■ **Source material**
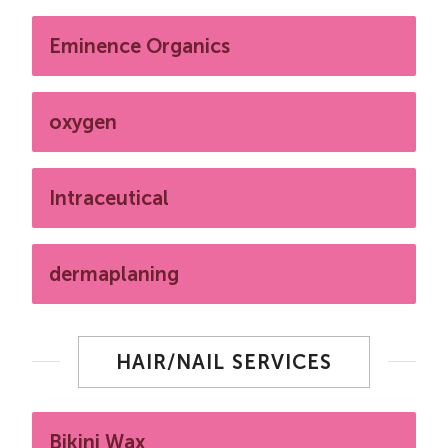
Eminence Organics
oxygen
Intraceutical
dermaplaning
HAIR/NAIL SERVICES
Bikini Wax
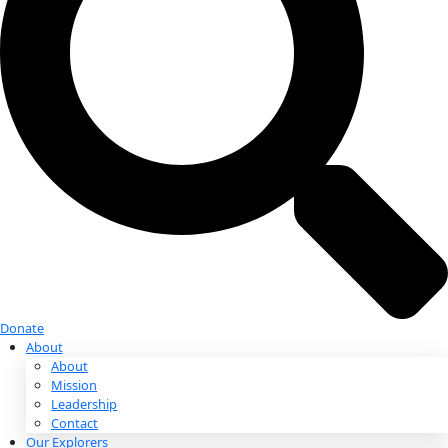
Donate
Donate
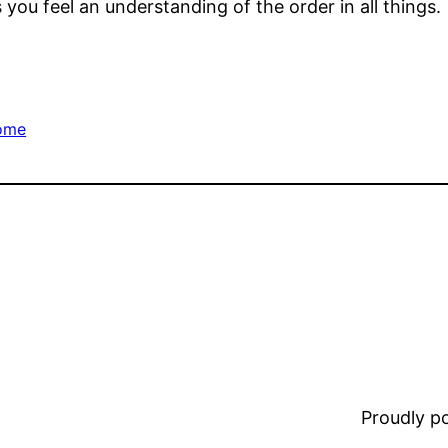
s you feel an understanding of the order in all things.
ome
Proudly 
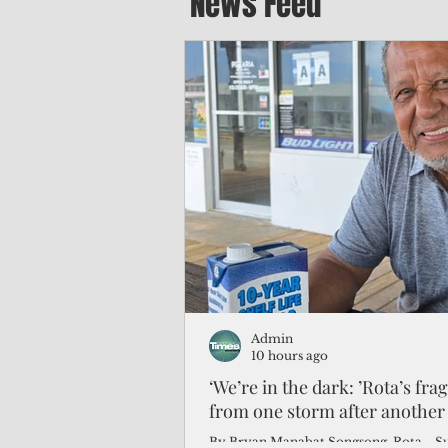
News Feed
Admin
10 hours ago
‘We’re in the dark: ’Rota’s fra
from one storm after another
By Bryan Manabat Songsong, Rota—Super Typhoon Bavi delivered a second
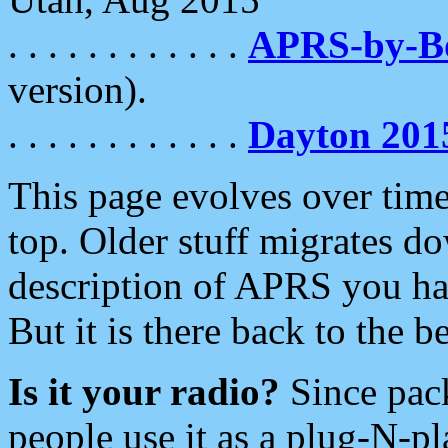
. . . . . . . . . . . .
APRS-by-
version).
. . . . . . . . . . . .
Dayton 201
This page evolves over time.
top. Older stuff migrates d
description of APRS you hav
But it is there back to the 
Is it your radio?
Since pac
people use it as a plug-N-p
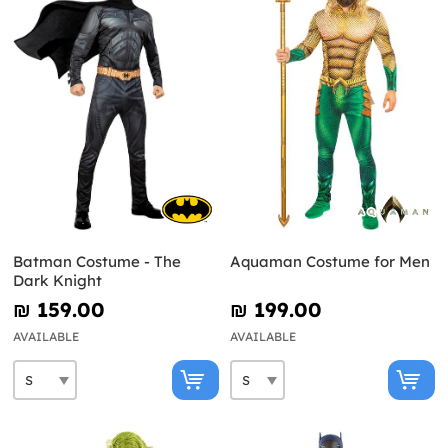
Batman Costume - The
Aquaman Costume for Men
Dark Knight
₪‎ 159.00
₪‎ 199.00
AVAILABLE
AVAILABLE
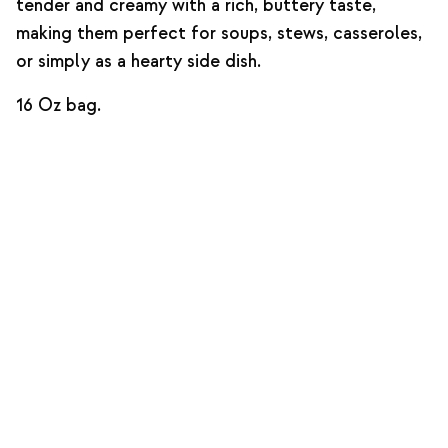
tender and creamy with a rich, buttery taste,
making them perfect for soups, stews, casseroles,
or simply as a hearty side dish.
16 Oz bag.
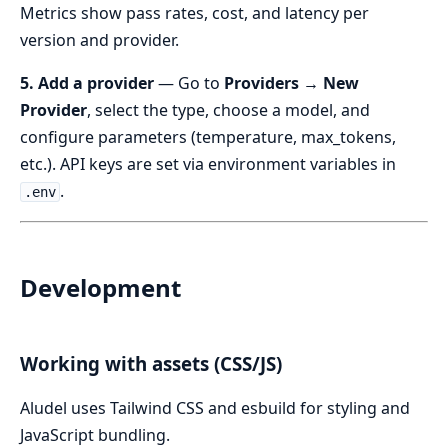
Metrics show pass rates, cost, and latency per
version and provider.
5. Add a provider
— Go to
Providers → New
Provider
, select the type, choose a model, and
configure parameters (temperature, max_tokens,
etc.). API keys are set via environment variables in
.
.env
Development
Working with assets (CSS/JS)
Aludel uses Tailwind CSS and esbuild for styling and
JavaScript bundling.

■ **Assignment**
What you return must be every entry, word for word, without any pictures.

■ **Written response**
Eminence Organics
oxygen
Intraceutical
dermaplaning
HAIR/NAIL SERVICES
Bikini Wax
Donate
Donate
s you feel an understanding of the order in all things.
ome
Proudly 
News Feed
Admin
10 hours ago
‘We’re in the dark: ’Rota’s fra
from one storm after another
By Bryan Manabat Songsong, Rota—Super Typhoon Bavi delivered a second
. . . . . . . . . . . .
APRS-by-
version).
. . . . . . . . . . . .
Dayton 201
This page evolves over time.
top. Older stuff migrates d
description of APRS you hav
But it is there back to the 
Is it your radio?
Since pac
people use it as a plug-N-p
Batman Costume - The
Aquaman Costume for Men
Dark Knight
₪‎ 159.00
₪‎ 199.00
AVAILABLE
AVAILABLE
tender and creamy with a rich, buttery taste,
making them perfect for soups, stews, casseroles,
or simply as a hearty side dish.
16 Oz bag.
Metrics show pass rates, cost, and latency per
version and provider.
5. Add a provider
— Go to
Providers → New
Provider
, select the type, choose a model, and
configure parameters (temperature, max_tokens,
etc.). API keys are set via environment variables in
.
.env
Development
Working with assets (CSS/JS)
Aludel uses Tailwind CSS and esbuild for styling and
JavaScript bundling.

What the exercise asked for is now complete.